Est-ce d’ailleurs un hasard si les trois heures que dure le film en paraissent, en réalité, beaucoup plus ? Cinq, peut-être six ? Et qu’il en était de même pour Le Seigneur des anneaux ? Il semble précisément manquer au Hobbit, comme aux précédents films de Jackson, un mètre étalon, une quelconque unité de mesure. C’est la démesure dans ce que le sens hollywoodien du terme peut avoir de plus problématique, de plus malade. Un envol de chiffres, pour rien. On dirait que le film, ayant peur d’être petit, épuise ses forces à avoir l’air grand. Il faut dire que Le Hobbit souffre terriblement de faire d’ores et déjà partir d’une saga (ce n’est, rappelons-le, que le début d’une trilogie). Chaque plan est hanté par le fantôme de sa répétition, de sa duplication – expliquons vite, pour ceux qui ne le sauraient pas, que Le Hobbit se situe dans le même univers que Le Seigneur des anneaux, dans les mêmes décors, avec les mêmes personnages. Le tout filmé exactement pareil. On dirait qu’on a déjà tout vu, et qu’on va tout revoir encore et encore. Le Hobbit dure ce qu’il dure, plus ce que dure Le Seigneur des anneaux, ses suites et ses versions longues, sans compter ce que dureront les Hobbit à venir et leurs très probables director’s cut. C’est-à-dire une éternité. Et que raconte cette éternité ? Les treize nains, accompagnés de Bilbon le Hobbit et de Gandalf, se mettent en route pour délivrer leur royaume d’un immense dragon. Quête semée d’embûches diverses et d’affrontements annexes. Du grand luxe, partout.

 

Ce qui frappe devant Le Hobbit, c’est la proportion exacte entre l’énormité du faste et l’énormité du vide.

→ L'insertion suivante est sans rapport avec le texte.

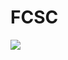 # FCSC
<img src="https://media.discordapp.net/attachments/834508077797474325/847105844599980042/Capture-dE28099C3A9cran-de-2020-05-03-17-36-44-900x396.png"/>
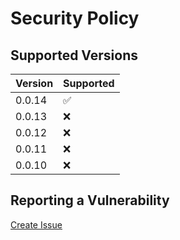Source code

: # Security Policy

## Supported Versions

| Version | Supported          |
| ------- | ------------------ |
| 0.0.14  | :white_check_mark: |
| 0.0.13  | :x:                |
| 0.0.12  | :x:                |
| 0.0.11  | :x:                |
| 0.0.10  | :x:                |

## Reporting a Vulnerability

[Create Issue](https://github.com/gregoranders/nodejs-project-info/issues/new?labels=bug&template=bug_report.md&title=Security+Issue)
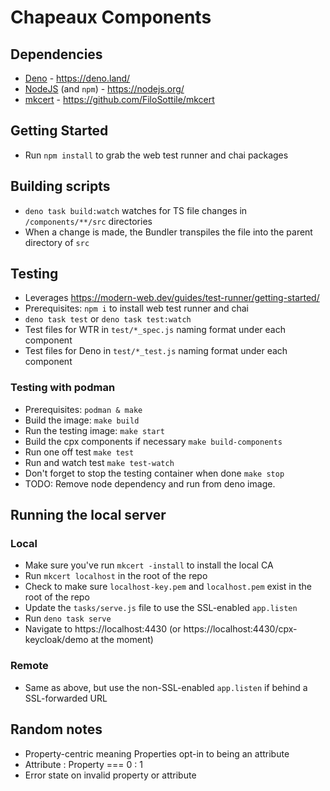 # Chapeaux Components

## Dependencies

- [Deno](https://deno.land/) - https://deno.land/
- [NodeJS](https://nodejs.org/) (and `npm`) - https://nodejs.org/
- [mkcert](https://github.com/FiloSottile/mkcert) -
  https://github.com/FiloSottile/mkcert

## Getting Started

- Run `npm install` to grab the web test runner and chai packages

## Building scripts

- `deno task build:watch` watches for TS file changes in `/components/**/src`
  directories
- When a change is made, the Bundler transpiles the file into the parent
  directory of `src`

## Testing

- Leverages https://modern-web.dev/guides/test-runner/getting-started/
- Prerequisites: `npm i` to install web test runner and chai
- `deno task test` or `deno task test:watch`
- Test files for WTR in `test/*_spec.js` naming format under each component
- Test files for Deno in `test/*_test.js` naming format under each component

### Testing with podman

- Prerequisites: `podman & make`
- Build the image: `make build`
- Run the testing image: `make start`
- Build the cpx components if necessary `make build-components`
- Run one off test `make test`
- Run and watch test `make test-watch`
- Don't forget to stop the testing container when done `make stop`
- TODO: Remove node dependency and run from deno image.

## Running the local server

### Local

- Make sure you've run `mkcert -install` to install the local CA
- Run `mkcert localhost` in the root of the repo
- Check to make sure `localhost-key.pem` and `localhost.pem` exist in the root
  of the repo
- Update the `tasks/serve.js` file to use the SSL-enabled `app.listen`
- Run `deno task serve`
- Navigate to https://localhost:4430 (or
  https://localhost:4430/cpx-keycloak/demo at the moment)

### Remote

- Same as above, but use the non-SSL-enabled `app.listen` if behind a
  SSL-forwarded URL

## Random notes

- Property-centric meaning Properties opt-in to being an attribute
- Attribute : Property === 0 : 1
- Error state on invalid property or attribute
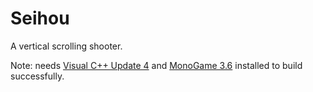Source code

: # Seihou
A vertical scrolling shooter.

Note: needs [Visual C++ Update 4](https://www.microsoft.com/en-NZ/download/details.aspx?id=30679) and [MonoGame 3.6](http://www.monogame.net) installed to build successfully.
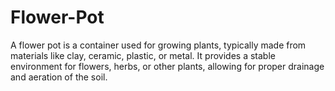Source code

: # Flower-Pot
A flower pot is a container used for growing plants, typically made from materials like clay, ceramic, plastic, or metal. It provides a stable environment for flowers, herbs, or other plants, allowing for proper drainage and aeration of the soil.
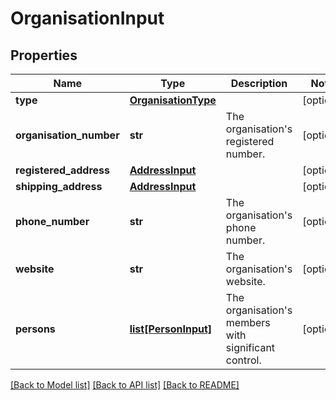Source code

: # OrganisationInput

## Properties
Name | Type | Description | Notes
------------ | ------------- | ------------- | -------------
**type** | [**OrganisationType**](OrganisationType.md) |  | [optional] 
**organisation_number** | **str** | The organisation&#x27;s registered number. | [optional] 
**registered_address** | [**AddressInput**](AddressInput.md) |  | [optional] 
**shipping_address** | [**AddressInput**](AddressInput.md) |  | [optional] 
**phone_number** | **str** | The organisation&#x27;s phone number. | [optional] 
**website** | **str** | The organisation&#x27;s website. | [optional] 
**persons** | [**list[PersonInput]**](PersonInput.md) | The organisation&#x27;s members with significant control. | [optional] 

[[Back to Model list]](../README.md#documentation-for-models) [[Back to API list]](../README.md#documentation-for-api-endpoints) [[Back to README]](../README.md)

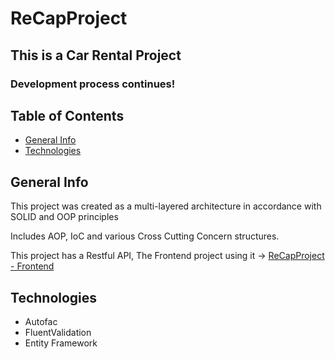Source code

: # ReCapProject
## This is a Car Rental Project

### Development process continues!

## Table of Contents
* [General Info](#general-info)
* [Technologies](#technologies)


## General Info
This project was created as a multi-layered architecture in accordance with SOLID and OOP principles

Includes AOP, IoC and various Cross Cutting Concern structures.

This project has a Restful API,
	The Frontend project using it -> [ReCapProject - Frontend](https://github.com/salihdeg/recap-project-frontend)

## Technologies
* Autofac
* FluentValidation
* Entity Framework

Et il n’est pas interdit de voir cet immense dragon numérique endormi sous des monceaux de pièces d’or, comme un possible résumé du film : une dépense en pure perte, du vide monstrueux recouvert de sous. Et pas seulement de sous, mais aussi de mots – le film est extrêmement bavard. Que se dit-on dans Le Hobbit ? Essentiellement des choses comme « Voici Thorin, dit Ecu-de-Chêne, grand vainqueur des Orques des Monts Brumeux, exilé du dernier royaume Nain de la Terre du Milieu ». A la fin de la phrase, on a oublié Thorin. Tout le film ressemble à cette phrase.